_YOUR GOAL_: Please reproduce, word for word, the stretch from "Urban Chic was" through "in sixth place." in the passage below on Urban Chic's racing season.

He spent the summer recuperating and came back to the turf at the St Lite Kinen in Autumn. After running among the pack on the inside of the field, he slowly started to push up his position before showing immense speed on the final stretch. He passed the others in the field and managed to score his first graded race victory after his unimpressive last race.

On the Kikka Sho held on October 20, after moving up from the middle to the front of the pack, quickly passed the rest of the pack on the final stretch, leading the horse to win his first Grade I title. This was the third St Lite Kinen winner, after Symboli Rudolf and Kitasan Black, to win the Kikka Sho since Japan adopted graded race. Also, at this race, the groom in charge, Makoto Gunji, won the Best Turned Out Award.

Urban Chic was announced to end his season at the Arima Kinen in December, sticking with Lemaire as his jockey. As the race favourite, he missed his break but recovered well into the middle position, running in the inside lane. He had a good striking position leading up to the third corner, but he struggled to climb uphill in the later phase and finished in sixth place.

_DATA FOR ANALYSIS_:
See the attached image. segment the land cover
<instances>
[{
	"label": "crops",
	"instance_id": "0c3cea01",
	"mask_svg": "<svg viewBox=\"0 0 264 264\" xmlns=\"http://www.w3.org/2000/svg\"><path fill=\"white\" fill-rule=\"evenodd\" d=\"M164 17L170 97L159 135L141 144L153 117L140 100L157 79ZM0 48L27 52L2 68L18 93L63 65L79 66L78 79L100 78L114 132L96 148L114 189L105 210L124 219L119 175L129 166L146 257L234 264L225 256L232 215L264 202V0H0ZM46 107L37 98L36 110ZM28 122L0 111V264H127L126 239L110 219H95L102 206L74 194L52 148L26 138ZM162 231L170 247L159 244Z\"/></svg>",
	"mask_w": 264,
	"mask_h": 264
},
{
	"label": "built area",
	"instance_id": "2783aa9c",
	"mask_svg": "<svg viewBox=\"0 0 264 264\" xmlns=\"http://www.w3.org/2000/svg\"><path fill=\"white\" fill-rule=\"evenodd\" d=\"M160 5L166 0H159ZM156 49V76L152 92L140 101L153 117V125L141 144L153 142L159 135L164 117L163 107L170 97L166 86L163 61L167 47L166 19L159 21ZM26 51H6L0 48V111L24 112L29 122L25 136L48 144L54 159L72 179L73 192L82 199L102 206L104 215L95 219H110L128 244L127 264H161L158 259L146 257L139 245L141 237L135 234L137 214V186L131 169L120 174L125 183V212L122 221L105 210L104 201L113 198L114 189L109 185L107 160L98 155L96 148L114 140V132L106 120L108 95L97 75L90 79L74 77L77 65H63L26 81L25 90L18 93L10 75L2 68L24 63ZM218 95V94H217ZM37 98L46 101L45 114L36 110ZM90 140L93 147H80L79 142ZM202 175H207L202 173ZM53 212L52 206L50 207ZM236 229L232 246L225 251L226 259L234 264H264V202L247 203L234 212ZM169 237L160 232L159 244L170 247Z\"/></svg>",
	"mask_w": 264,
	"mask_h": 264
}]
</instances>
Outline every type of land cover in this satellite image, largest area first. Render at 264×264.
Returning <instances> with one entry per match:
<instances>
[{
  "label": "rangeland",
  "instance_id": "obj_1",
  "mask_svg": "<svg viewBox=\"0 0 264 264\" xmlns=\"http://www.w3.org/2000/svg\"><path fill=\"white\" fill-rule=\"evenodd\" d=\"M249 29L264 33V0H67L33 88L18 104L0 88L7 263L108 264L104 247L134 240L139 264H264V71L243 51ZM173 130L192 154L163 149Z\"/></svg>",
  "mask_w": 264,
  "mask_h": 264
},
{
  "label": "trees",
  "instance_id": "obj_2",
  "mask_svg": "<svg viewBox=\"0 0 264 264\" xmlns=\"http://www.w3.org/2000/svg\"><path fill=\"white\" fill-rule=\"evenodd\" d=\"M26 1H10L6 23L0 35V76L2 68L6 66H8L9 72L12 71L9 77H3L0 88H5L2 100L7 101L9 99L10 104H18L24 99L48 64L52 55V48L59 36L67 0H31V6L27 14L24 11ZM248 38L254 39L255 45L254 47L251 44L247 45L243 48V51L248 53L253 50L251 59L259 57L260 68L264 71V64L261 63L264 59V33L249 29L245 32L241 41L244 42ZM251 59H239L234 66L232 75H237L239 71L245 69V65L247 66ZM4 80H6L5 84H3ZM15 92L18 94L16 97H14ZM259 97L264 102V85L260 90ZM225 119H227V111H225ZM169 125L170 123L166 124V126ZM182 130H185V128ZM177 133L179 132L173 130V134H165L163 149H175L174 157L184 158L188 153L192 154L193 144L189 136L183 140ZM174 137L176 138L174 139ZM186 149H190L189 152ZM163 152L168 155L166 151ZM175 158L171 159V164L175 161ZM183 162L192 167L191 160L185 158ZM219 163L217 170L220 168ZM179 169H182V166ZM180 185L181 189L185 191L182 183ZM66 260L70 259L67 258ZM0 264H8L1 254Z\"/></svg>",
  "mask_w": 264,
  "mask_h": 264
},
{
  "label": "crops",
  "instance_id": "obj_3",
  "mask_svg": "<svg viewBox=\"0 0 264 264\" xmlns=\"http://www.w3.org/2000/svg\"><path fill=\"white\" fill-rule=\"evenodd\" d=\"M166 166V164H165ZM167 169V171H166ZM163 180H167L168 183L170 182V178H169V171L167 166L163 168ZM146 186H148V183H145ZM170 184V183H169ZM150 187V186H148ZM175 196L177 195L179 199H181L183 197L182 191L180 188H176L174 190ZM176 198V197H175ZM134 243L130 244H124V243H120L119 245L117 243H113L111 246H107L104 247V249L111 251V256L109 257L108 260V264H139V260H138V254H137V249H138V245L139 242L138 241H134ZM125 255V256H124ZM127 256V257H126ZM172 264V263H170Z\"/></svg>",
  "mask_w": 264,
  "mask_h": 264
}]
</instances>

_THE COMPLETED TASK_:
Urban Chic was announced to end his season at the Arima Kinen in December, sticking with Lemaire as his jockey. As the race favourite, he missed his break but recovered well into the middle position, running in the inside lane. He had a good striking position leading up to the third corner, but he struggled to climb uphill in the later phase and finished in sixth place.